EXERCISE BRIEF:
All lines up to and including the one that contains "703 221 13.92" are to be transcribed exactly, starting from the first line of the records.
_ _ _ _ _
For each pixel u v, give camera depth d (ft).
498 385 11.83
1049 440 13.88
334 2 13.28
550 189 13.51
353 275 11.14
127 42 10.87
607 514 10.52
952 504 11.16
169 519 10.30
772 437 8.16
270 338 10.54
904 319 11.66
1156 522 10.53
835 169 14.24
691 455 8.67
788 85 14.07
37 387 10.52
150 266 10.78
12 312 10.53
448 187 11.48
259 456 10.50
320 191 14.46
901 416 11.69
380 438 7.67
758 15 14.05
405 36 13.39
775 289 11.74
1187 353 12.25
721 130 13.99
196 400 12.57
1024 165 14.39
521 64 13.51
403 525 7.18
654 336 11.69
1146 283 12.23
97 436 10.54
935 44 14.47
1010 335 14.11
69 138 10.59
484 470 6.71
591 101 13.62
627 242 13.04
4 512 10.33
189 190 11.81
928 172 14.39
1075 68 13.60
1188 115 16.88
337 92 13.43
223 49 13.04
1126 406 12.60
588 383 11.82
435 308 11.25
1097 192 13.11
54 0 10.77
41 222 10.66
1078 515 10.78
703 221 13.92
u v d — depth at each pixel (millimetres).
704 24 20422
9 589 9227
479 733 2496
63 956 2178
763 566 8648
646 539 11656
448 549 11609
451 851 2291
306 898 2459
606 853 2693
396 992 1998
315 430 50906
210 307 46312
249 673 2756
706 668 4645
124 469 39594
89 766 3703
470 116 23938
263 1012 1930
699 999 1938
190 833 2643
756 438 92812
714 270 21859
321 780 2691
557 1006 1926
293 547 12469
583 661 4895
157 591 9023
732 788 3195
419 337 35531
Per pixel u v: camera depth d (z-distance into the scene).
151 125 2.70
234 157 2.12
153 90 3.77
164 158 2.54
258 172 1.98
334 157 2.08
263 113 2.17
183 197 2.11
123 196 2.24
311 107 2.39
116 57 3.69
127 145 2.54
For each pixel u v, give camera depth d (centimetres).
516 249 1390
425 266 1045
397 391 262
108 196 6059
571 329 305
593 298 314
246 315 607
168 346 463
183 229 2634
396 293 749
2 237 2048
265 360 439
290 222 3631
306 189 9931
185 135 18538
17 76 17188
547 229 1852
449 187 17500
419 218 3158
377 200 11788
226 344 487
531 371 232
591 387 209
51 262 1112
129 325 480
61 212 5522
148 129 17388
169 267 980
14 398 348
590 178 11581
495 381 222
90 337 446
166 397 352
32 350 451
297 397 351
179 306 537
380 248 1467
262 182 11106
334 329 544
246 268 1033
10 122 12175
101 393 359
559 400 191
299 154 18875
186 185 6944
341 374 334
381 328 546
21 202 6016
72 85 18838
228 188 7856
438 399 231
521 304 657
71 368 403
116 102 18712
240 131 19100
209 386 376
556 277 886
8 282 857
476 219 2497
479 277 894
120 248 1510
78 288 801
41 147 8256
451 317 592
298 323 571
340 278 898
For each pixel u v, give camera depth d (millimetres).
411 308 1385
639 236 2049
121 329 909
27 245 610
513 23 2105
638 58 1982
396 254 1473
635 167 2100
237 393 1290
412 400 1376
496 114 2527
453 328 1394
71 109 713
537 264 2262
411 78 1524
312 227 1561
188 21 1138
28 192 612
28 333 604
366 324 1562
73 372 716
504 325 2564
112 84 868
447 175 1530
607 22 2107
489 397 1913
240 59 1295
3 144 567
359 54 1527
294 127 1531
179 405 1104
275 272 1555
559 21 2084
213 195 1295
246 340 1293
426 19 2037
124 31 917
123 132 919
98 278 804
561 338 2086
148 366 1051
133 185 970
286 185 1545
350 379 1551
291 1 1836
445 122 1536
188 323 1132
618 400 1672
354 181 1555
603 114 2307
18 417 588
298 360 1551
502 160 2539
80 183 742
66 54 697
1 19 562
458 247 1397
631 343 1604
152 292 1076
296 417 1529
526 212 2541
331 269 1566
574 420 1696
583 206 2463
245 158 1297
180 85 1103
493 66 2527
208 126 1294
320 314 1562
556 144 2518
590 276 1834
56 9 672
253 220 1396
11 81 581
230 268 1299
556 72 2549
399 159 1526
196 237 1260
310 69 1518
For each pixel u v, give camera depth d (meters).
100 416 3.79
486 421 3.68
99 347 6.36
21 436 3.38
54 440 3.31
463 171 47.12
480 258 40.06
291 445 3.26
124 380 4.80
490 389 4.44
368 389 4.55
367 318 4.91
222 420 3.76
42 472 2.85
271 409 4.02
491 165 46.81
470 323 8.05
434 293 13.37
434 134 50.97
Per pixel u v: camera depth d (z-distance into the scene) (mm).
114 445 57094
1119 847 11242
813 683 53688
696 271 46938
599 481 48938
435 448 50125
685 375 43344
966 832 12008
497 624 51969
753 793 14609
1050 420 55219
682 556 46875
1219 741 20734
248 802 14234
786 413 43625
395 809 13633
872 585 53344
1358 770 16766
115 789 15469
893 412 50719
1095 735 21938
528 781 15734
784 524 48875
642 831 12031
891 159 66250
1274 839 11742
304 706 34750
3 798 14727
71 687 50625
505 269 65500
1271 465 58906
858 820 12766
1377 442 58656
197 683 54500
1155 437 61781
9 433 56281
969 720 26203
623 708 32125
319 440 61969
_ _ _ _ _
ANSWER BOX:
For each pixel u v, give camera depth d (ft).
498 385 11.83
1049 440 13.88
334 2 13.28
550 189 13.51
353 275 11.14
127 42 10.87
607 514 10.52
952 504 11.16
169 519 10.30
772 437 8.16
270 338 10.54
904 319 11.66
1156 522 10.53
835 169 14.24
691 455 8.67
788 85 14.07
37 387 10.52
150 266 10.78
12 312 10.53
448 187 11.48
259 456 10.50
320 191 14.46
901 416 11.69
380 438 7.67
758 15 14.05
405 36 13.39
775 289 11.74
1187 353 12.25
721 130 13.99
196 400 12.57
1024 165 14.39
521 64 13.51
403 525 7.18
654 336 11.69
1146 283 12.23
97 436 10.54
935 44 14.47
1010 335 14.11
69 138 10.59
484 470 6.71
591 101 13.62
627 242 13.04
4 512 10.33
189 190 11.81
928 172 14.39
1075 68 13.60
1188 115 16.88
337 92 13.43
223 49 13.04
1126 406 12.60
588 383 11.82
435 308 11.25
1097 192 13.11
54 0 10.77
41 222 10.66
1078 515 10.78
703 221 13.92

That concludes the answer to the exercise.